(Beginning of Data under study)

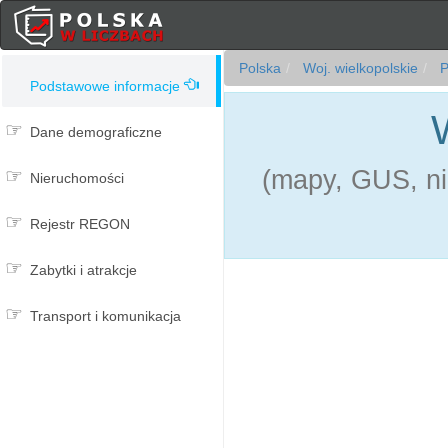
Polska
Woj. wielkopolskie
P
Podstawowe informacje
Dane demograficzne
(mapy, GUS, ni
Nieruchomości
Rejestr REGON
Zabytki i atrakcje
Transport i komunikacja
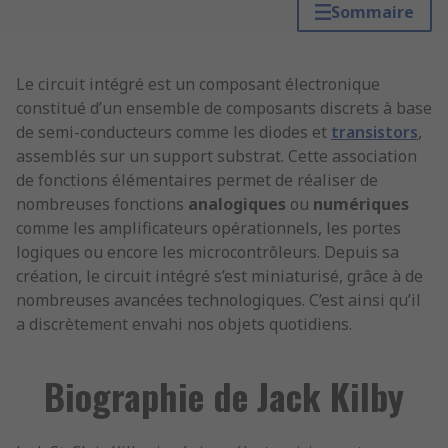
Sommaire
Le circuit intégré est un composant électronique
constitué d’un ensemble de composants discrets à base
de semi-conducteurs comme les diodes et
transistors
,
assemblés sur un support substrat. Cette association
de fonctions élémentaires permet de réaliser de
nombreuses fonctions
analogiques
ou
numériques
comme les amplificateurs opérationnels, les portes
logiques ou encore les microcontrôleurs. Depuis sa
création, le circuit intégré s’est miniaturisé, grâce à de
nombreuses avancées technologiques. C’est ainsi qu’il
a discrètement envahi nos objets quotidiens.
Biographie de Jack Kilby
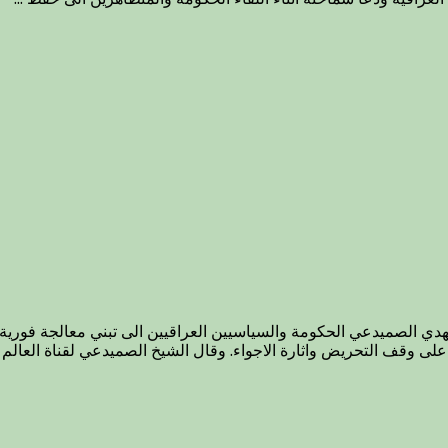
 في العراق الشيخ مهدي الصميدعي الحكومة والسياسيين العراقيين الى تبني معالجة
على وقف التحريض واثارة الاجواء. وقال الشيخ الصميدعي لقناة العالم ال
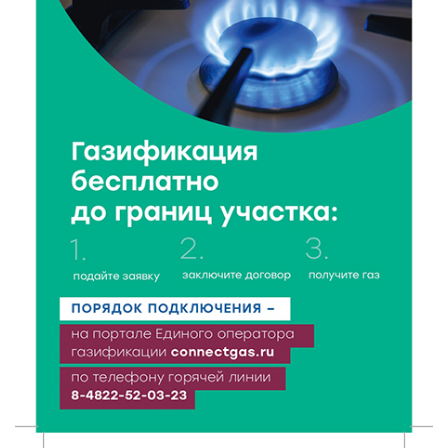
5 Авг 2026 22:02
344
Названы самые грамотные профессии по итогам
«Тотального диктанта»
5 Авг 2026 21:02
365
От детских площадок до спортивных арен: в
Калининском округе подвели итоги программы
поддержки местных инициатив
5 Авг 2026 20:02
281
Большая гонка на Волге: 8 августа Калязин станет
центром всероссийского велоспорта
5 Авг 2026 19:02
372
Туристический азарт и командный дух: в
Максатихинском округе завершился молодёжный
фестиваль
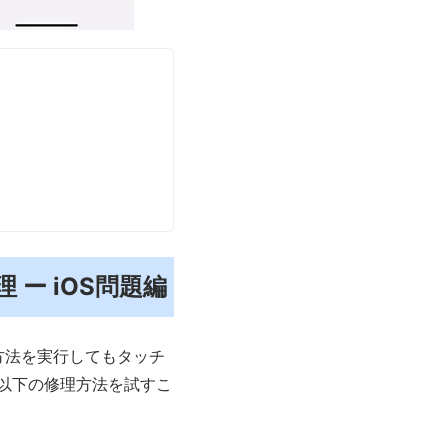
 ー iOS問題編
方法を実行してもタッチ
度以下の修理方法を試すこ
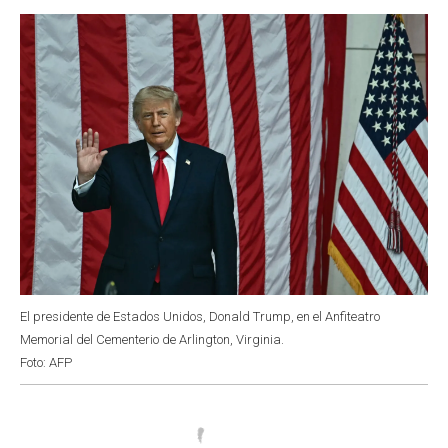
o
p
r
I
k
p
n
El presidente de Estados Unidos, Donald Trump, en el Anfiteatro
Memorial del Cementerio de Arlington, Virginia.
Foto: AFP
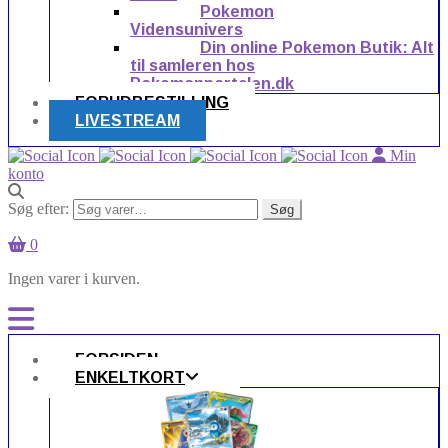
Pokemon
Vidensunivers
Din online Pokemon Butik: Alt
til samleren hos
Pokemonportalen.dk
FORUDBESTILLING
LIVESTREAM
Min
konto
Søg efter:
Søg
0
Ingen varer i kurven.
FORSIDEN
ENKELTKORT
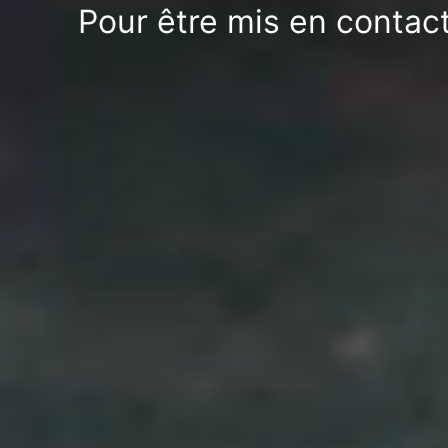
Pour être mis en contact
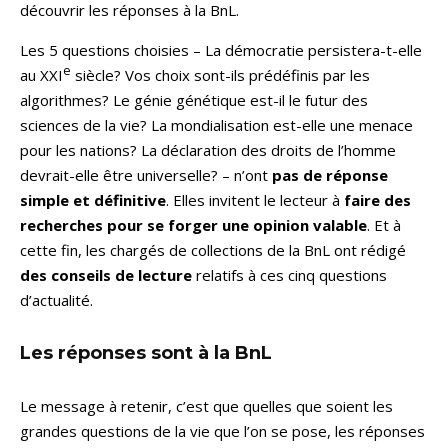
découvrir les réponses à la BnL.
Les 5 questions choisies – La démocratie persistera-t-elle
e
au XXI
siècle? Vos choix sont-ils prédéfinis par les
algorithmes? Le génie génétique est-il le futur des
sciences de la vie? La mondialisation est-elle une menace
pour les nations? La déclaration des droits de l’homme
devrait-elle être universelle? – n’ont
pas de réponse
simple et définitive
. Elles invitent le lecteur à
faire des
recherches pour se forger une opinion valable
. Et à
cette fin, les chargés de collections de la BnL ont rédigé
des conseils de lecture
relatifs à ces cinq questions
d’actualité.
Les réponses sont à la BnL
Le message à retenir, c’est que quelles que soient les
grandes questions de la vie que l’on se pose, les réponses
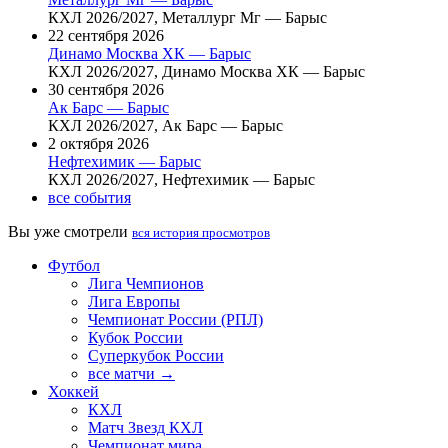
КХЛ 2026/2027, Металлург Мг — Барыс
22 сентября 2026
Динамо Москва ХК — Барыс
КХЛ 2026/2027, Динамо Москва ХК — Барыс
30 сентября 2026
Ак Барс — Барыс
КХЛ 2026/2027, Ак Барс — Барыс
2 октября 2026
Нефтехимик — Барыс
КХЛ 2026/2027, Нефтехимик — Барыс
все события
Вы уже смотрели
вся история просмотров
Футбол
Лига Чемпионов
Лига Европы
Чемпионат России (РПЛ)
Кубок России
Суперкубок России
все матчи →
Хоккей
КХЛ
Матч Звезд КХЛ
Чемпионат мира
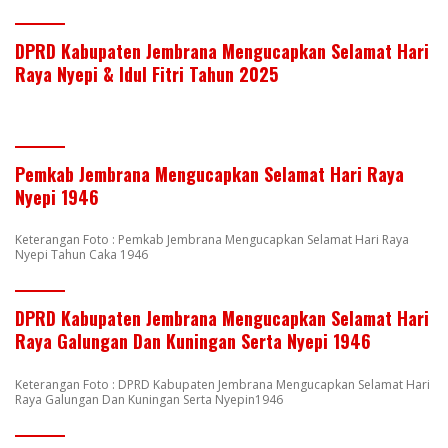
DPRD Kabupaten Jembrana Mengucapkan Selamat Hari
Raya Nyepi & Idul Fitri Tahun 2025
Pemkab Jembrana Mengucapkan Selamat Hari Raya
Nyepi 1946
Keterangan Foto : Pemkab Jembrana Mengucapkan Selamat Hari Raya
Nyepi Tahun Caka 1946
DPRD Kabupaten Jembrana Mengucapkan Selamat Hari
Raya Galungan Dan Kuningan Serta Nyepi 1946
Keterangan Foto : DPRD Kabupaten Jembrana Mengucapkan Selamat Hari
Raya Galungan Dan Kuningan Serta Nyepin1946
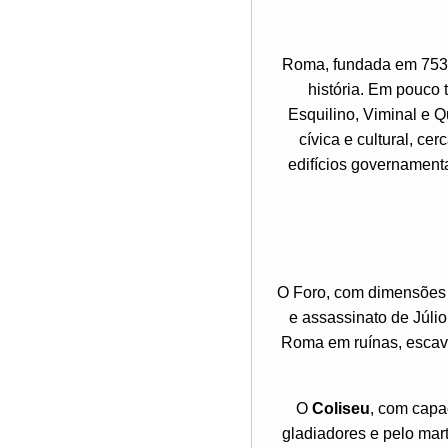
Roma, fundada em 753 a
história. Em pouco 
Esquilino, Viminal e Q
cívica e cultural, ce
edifícios governamenta
O Foro, com dimensões 
e assassinato de Júli
Roma em ruínas, escava
O
Coliseu
, com capa
gladiadores e pelo mart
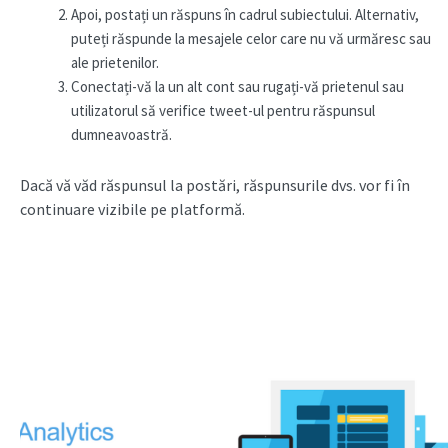
Apoi, postați un răspuns în cadrul subiectului. Alternativ,
puteți răspunde la mesajele celor care nu vă urmăresc sau
ale prietenilor.
Conectați-vă la un alt cont sau rugați-vă prietenul sau
utilizatorul să verifice tweet-ul pentru răspunsul
dumneavoastră.
Dacă vă văd răspunsul la postări, răspunsurile dvs. vor fi în
continuare vizibile pe platformă.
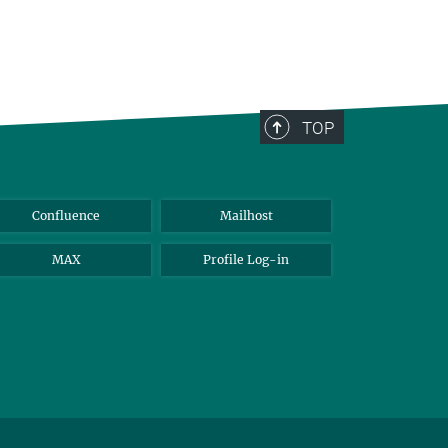
TOP
Confluence
Mailhost
MAX
Profile Log-in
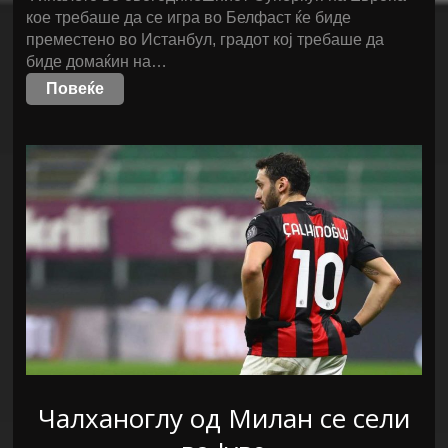
кое требаше да се игра во Белфаст ќе биде
преместено во Истанбул, градот кој требаше да
биде домаќин на…
Повеќе
Чалханоглу од Милан се сели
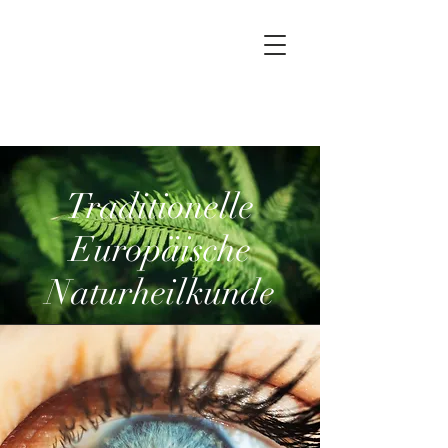
Ariane Spahija-Schürmann
Traditionelle
Europäische
Naturheilkunde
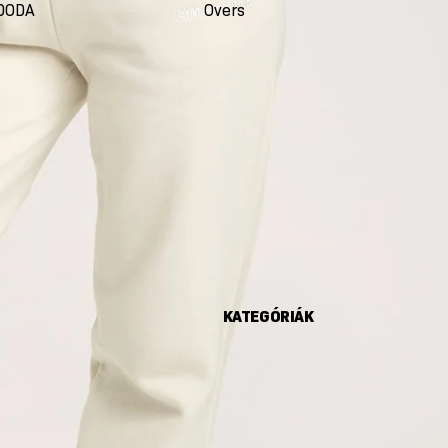
DODA
Oversize
Seco
KATEGÓRIÁK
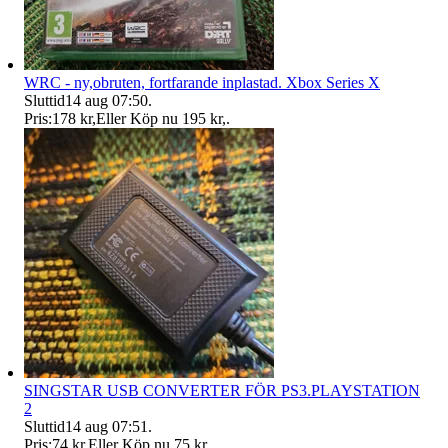
WRC - ny,obruten, fortfarande inplastad. Xbox Series X
Sluttid
14 aug 07:50
.
Pris:
178 kr
,
Eller Köp nu
195 kr
,
.
SINGSTAR USB CONVERTER FÖR PS3.PLAYSTATION
2
Sluttid
14 aug 07:51
.
Pris:
74 kr
,
Eller Köp nu
75 kr
,
.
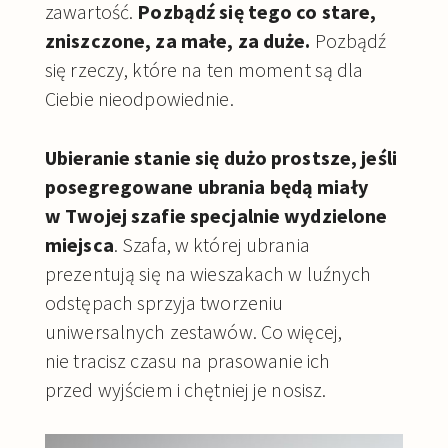
zawartość.
Pozbądź się tego co stare,
zniszczone, za małe, za duże.
Pozbądź
się rzeczy, które na ten moment są dla
Ciebie nieodpowiednie.
Ubieranie stanie się dużo prostsze, jeśli
posegregowane ubrania będą miały
w Twojej szafie specjalnie wydzielone
miejsca
. Szafa, w której ubrania
prezentują się na wieszakach w luźnych
odstępach sprzyja tworzeniu
uniwersalnych zestawów. Co więcej,
nie tracisz czasu na prasowanie ich
przed wyjściem i chętniej je nosisz.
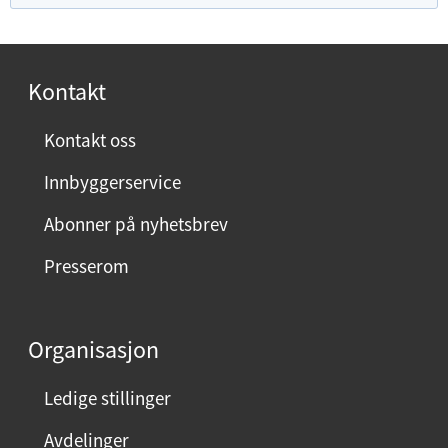
f
o
r
Kontakt
n
ø
Kontakt oss
y
Innbyggerservice
d
m
Abonner på nyhetsbrev
e
Presserom
d
d
e
Organisasjon
n
n
Ledige stillinger
e
Avdelinger
s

(End of Data under study)

▶ [Problem to work on]:
Arrange every line of text in the data above as a Markdown table with the columns "Row" and "Line". Number the rows in order, skip blank lines, and leave the pictures out of the answer.

▶ [Problem solution]:
| Row | Line |
|---|---|
| 1 | Polska |
| 2 | Woj. wielkopolskie |
| 3 | P |
| 4 | Podstawowe informacje |
| 5 | Dane demograficzne |
| 6 | (mapy, GUS, ni |
| 7 | Nieruchomości |
| 8 | Rejestr REGON |
| 9 | Zabytki i atrakcje |
| 10 | Transport i komunikacja |
| 11 | Sommaire |
| 12 | Le circuit intégré est un composant électronique |
| 13 | constitué d’un ensemble de composants discrets à base |
| 14 | de semi-conducteurs comme les diodes et |
| 15 | transistors |
| 16 | , |
| 17 | assemblés sur un support substrat. Cette association |
| 18 | de fonctions élémentaires permet de réaliser de |
| 19 | nombreuses fonctions |
| 20 | analogiques |
| 21 | ou |
| 22 | numériques |
| 23 | comme les amplificateurs opérationnels, les portes |
| 24 | logiques ou encore les microcontrôleurs. Depuis sa |
| 25 | création, le circuit intégré s’est miniaturisé, grâce à de |
| 26 | nombreuses avancées technologiques. C’est ainsi qu’il |
| 27 | a discrètement envahi nos objets quotidiens. |
| 28 | Biographie de Jack Kilby |
| 29 |  في العراق الشيخ مهدي الصميدعي الحكومة والسياسيين العراقيين الى تبني معالجة |
| 30 | على وقف التحريض واثارة الاجواء. وقال الشيخ الصميدعي لقناة العالم ال |
| 31 | 5 Авг 2026 22:02 |
| 32 | 344 |
| 33 | Названы самые грамотные профессии по итогам |
| 34 | «Тотального диктанта» |
| 35 | 5 Авг 2026 21:02 |
| 36 | 365 |
| 37 | От детских площадок до спортивных арен: в |
| 38 | Калининском округе подвели итоги программы |
| 39 | поддержки местных инициатив |
| 40 | 5 Авг 2026 20:02 |
| 41 | 281 |
| 42 | Большая гонка на Волге: 8 августа Калязин станет |
| 43 | центром всероссийского велоспорта |
| 44 | 5 Авг 2026 19:02 |
| 45 | 372 |
| 46 | Туристический азарт и командный дух: в |
| 47 | Максатихинском округе завершился молодёжный |
| 48 | фестиваль |
| 49 |  ー iOS問題編 |
| 50 | 方法を実行してもタッチ |
| 51 | 度以下の修理方法を試すこ |
| 52 | o |
| 53 | p |
| 54 | r |
| 55 | I |
| 56 | k |
| 57 | p |
| 58 | n |
| 59 | El presidente de Estados Unidos, Donald Trump, en el Anfiteatro |
| 60 | Memorial del Cementerio de Arlington, Virginia. |
| 61 | Foto: AFP |
| 62 | Pokemon |
| 63 | Vidensunivers |
| 64 | Din online Pokemon Butik: Alt |
| 65 | til samleren hos |
| 66 | Pokemonportalen.dk |
| 67 | FORUDBESTILLING |
| 68 | LIVESTREAM |
| 69 | Min |
| 70 | konto |
| 71 | Søg efter: |
| 72 | Søg |
| 73 | 0 |
| 74 | Ingen varer i kurven. |
| 75 | FORSIDEN |
| 76 | ENKELTKORT |
| 77 | Pour être mis en contact |
| 78 | découvrir les réponses à la BnL. |
| 79 | Les 5 questions choisies – La démocratie persistera-t-elle |
| 80 | e |
| 81 | au XXI |
| 82 | siècle? Vos choix sont-ils prédéfinis par les |
| 83 | algorithmes? Le génie génétique est-il le futur des |
| 84 | sciences de la vie? La mondialisation est-elle une menace |
| 85 | pour les nations? La déclaration des droits de l’homme |
| 86 | devrait-elle être universelle? – n’ont |
| 87 | pas de réponse |
| 88 | simple et définitive |
| 89 | . Elles invitent le lecteur à |
| 90 | faire des |
| 91 | recherches pour se forger une opinion valable |
| 92 | . Et à |
| 93 | cette fin, les chargés de collections de la BnL ont rédigé |
| 94 | des conseils de lecture |
| 95 | relatifs à ces cinq questions |
| 96 | d’actualité. |
| 97 | Les réponses sont à la BnL |
| 98 | Le message à retenir, c’est que quelles que soient les |
| 99 | grandes questions de la vie que l’on se pose, les réponses |
| 100 | КХЛ 2026/2027, Металлург Мг — Барыс |
| 101 | 22 сентября 2026 |
| 102 | Динамо Москва ХК — Барыс |
| 103 | КХЛ 2026/2027, Динамо Москва ХК — Барыс |
| 104 | 30 сентября 2026 |
| 105 | Ак Барс — Барыс |
| 106 | КХЛ 2026/2027, Ак Барс — Барыс |
| 107 | 2 октября 2026 |
| 108 | Нефтехимик — Барыс |
| 109 | КХЛ 2026/2027, Нефтехимик — Барыс |
| 110 | все события |
| 111 | Вы уже смотрели |
| 112 | вся история просмотров |
| 113 | Футбол |
| 114 | Лига Чемпионов |
| 115 | Лига Европы |
| 116 | Чемпионат России (РПЛ) |
| 117 | Кубок России |
| 118 | Суперкубок России |
| 119 | все матчи → |
| 120 | Хоккей |
| 121 | КХЛ |
| 122 | Матч Звезд КХЛ |
| 123 | Чемпионат мира |
| 124 | DPRD Kabupaten Jembrana Mengucapkan Selamat Hari |
| 125 | Raya Nyepi & Idul Fitri Tahun 2025 |
| 126 | Pemkab Jembrana Mengucapkan Selamat Hari Raya |
| 127 | Nyepi 1946 |
| 128 | Keterangan Foto : Pemkab Jembrana Mengucapkan Selamat Hari Raya |
| 129 | Nyepi Tahun Caka 1946 |
| 130 | DPRD Kabupaten Jembrana Mengucapkan Selamat Hari |
| 131 | Raya Galungan Dan Kuningan Serta Nyepi 1946 |
| 132 | Keterangan Foto : DPRD Kabupaten Jembrana Mengucapkan Selamat Hari |
| 133 | Raya Galungan Dan Kuningan Serta Nyepin1946 |
| 134 | Roma, fundada em 753 a |
| 135 | história. Em pouco  |
| 136 | Esquilino, Viminal e Q |
| 137 | cívica e cultural, ce |
| 138 | edifícios governamenta |
| 139 | O Foro, com dimensões  |
| 140 | e assassinato de Júli |
| 141 | Roma em ruínas, escava |
| 142 | O |
| 143 | Coliseu |
| 144 | , com capa |
| 145 | gladiadores e pelo mart |
| 146 | Apoi, postați un răspuns în cadrul subiectului. Alternativ, |
| 147 | puteți răspunde la mesajele celor care nu vă urmăresc sau |
| 148 | ale prietenilor. |
| 149 | Conectați-vă la un alt cont sau rugați-vă prietenul sau |
| 150 | utilizatorul să verifice tweet-ul pentru răspunsul |
| 151 | dumneavoastră. |
| 152 | Dacă vă văd răspunsul la postări, răspunsurile dvs. vor fi în |
| 153 | continuare vizibile pe platformă. |
| 154 | TOP |
| 155 | Confluence |
| 156 | Mailhost |
| 157 | MAX |
| 158 | Profile Log-in |
| 159 | кое требаше да се игра во Белфаст ќе биде |
| 160 | преместено во Истанбул, градот кој требаше да |
| 161 | биде домаќин на… |
| 162 | Повеќе |
| 163 | Чалханоглу од Милан се сели |
| 164 | Ariane Spahija-Schürmann |
| 165 | Traditionelle |
| 166 | Europäische |
| 167 | Naturheilkunde |
| 168 | DODA |
| 169 | Oversize |
| 170 | Seco |
| 171 | KATEGÓRIÁK |
| 172 | WRC - ny,obruten, fortfarande inplastad. Xbox Series X |
| 173 | Sluttid |
| 174 | 14 aug 07:50 |
| 175 | . |
| 176 | Pris: |
| 177 | 178 kr |
| 178 | , |
| 179 | Eller Köp nu |
| 180 | 195 kr |
| 181 | , |
| 182 | . |
| 183 | SINGSTAR USB CONVERTER FÖR PS3.PLAYSTATION |
| 184 | 2 |
| 185 | Sluttid |
| 186 | 14 aug 07:51 |
| 187 | . |
| 188 | Pris: |
| 189 | 74 kr |
| 190 | , |
| 191 | Eller Köp nu |
| 192 | 75 kr |
| 193 | , |
| 194 | . |
| 195 | zawartość. |
| 196 | Pozbądź się tego co stare, |
| 197 | zniszczone, za małe, za duże. |
| 198 | Pozbądź |
| 199 | się rzeczy, które na ten moment są dla |
| 200 | Ciebie nieodpowiednie. |
| 201 | Ubieranie stanie się dużo prostsze, jeśli |
| 202 | posegregowane ubrania będą miały |
| 203 | w Twojej szafie specjalnie wydzielone |
| 204 | miejsca |
| 205 | . Szafa, w której ubrania |
| 206 | prezentują się na wieszakach w luźnych |
| 207 | odstępach sprzyja tworzeniu |
| 208 | uniwersalnych zestawów. Co więcej, |
| 209 | nie tracisz czasu na prasowanie ich |
| 210 | przed wyjściem i chętniej je nosisz. |
| 211 | f |
| 212 | o |
| 213 | r |
| 214 | Kontakt |
| 215 | n |
| 216 | ø |
| 217 | Kontakt oss |
| 218 | y |
| 219 | Innbyggerservice |
| 220 | d |
| 221 | m |
| 222 | Abonner på nyhetsbrev |
| 223 | e |
| 224 | Presserom |
| 225 | d |
| 226 | d |
| 227 | e |
| 228 | Organisasjon |
| 229 | n |
| 230 | n |
| 231 | Ledige stillinger |
| 232 | e |
| 233 | Avdelinger |
| 234 | s |